Data Collection Variability Across Neonatal Hypoxic-Ischemic Encephalopathy Registries

Abstract

Objective

To assess variability among data elements collected among existing neonatal hypoxic-ischemic encephalopathy (HIE) data registries worldwide and to determine the need for future harmonization of standard common data elements.

Study design

This was a cross-sectional study of data elements collected from current or recently employed HIE registry data forms. Registries were identified by literature search and email inquiries to investigators worldwide. Data elements were categorized by group consensus.

Results

A total of 1281 data elements were abstracted from 22 registries based in 14 countries, including 3 middle-income countries.
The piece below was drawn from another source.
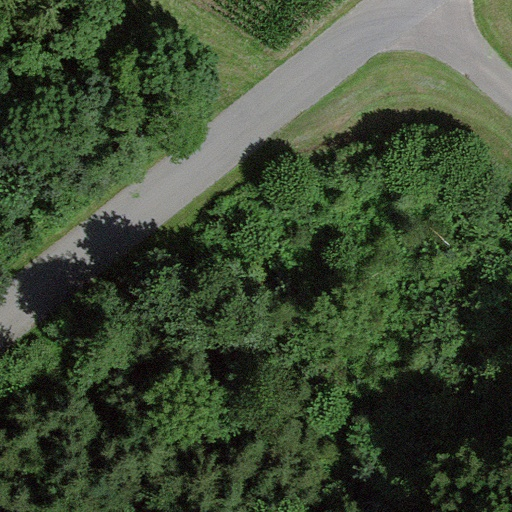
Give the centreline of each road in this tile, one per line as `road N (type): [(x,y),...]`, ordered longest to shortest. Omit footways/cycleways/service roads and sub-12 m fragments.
road 1 (unclassified): [(407,0),(0,327)]
road 2 (track): [(406,1),(511,91)]
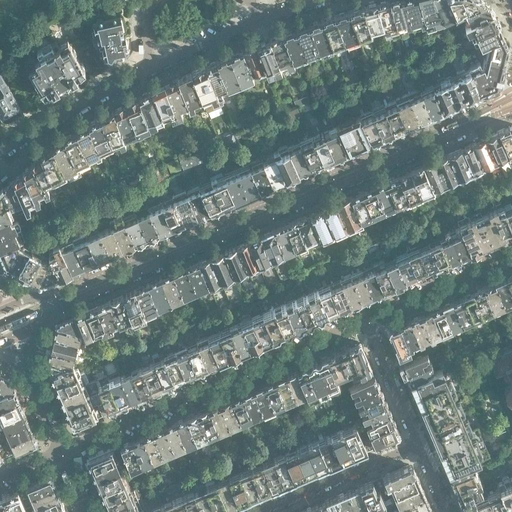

Registries had a median of 106.5 distinct data elements per registry (range 59-458). The most commonly collected data were related to pregnancy, therapeutic hypothermia, and short-term hospital outcomes. The least consistently collected data were laboratory values other than acid/base status values. Only 4 variables were consistently collected in every registry. Five registries included neurodevelopmental follow-up fields and 5 others linked their data to a separate follow-up registry.

Conclusion

Many HIE registries are collecting patient data around the world, but there is considerable variability in the number, type, and format of data collected. Future attempts to develop standard common data elements to harmonize data collection globally will be crucial to facilitate worldwide collaboration and to optimize management and outcome of neonatal HIE.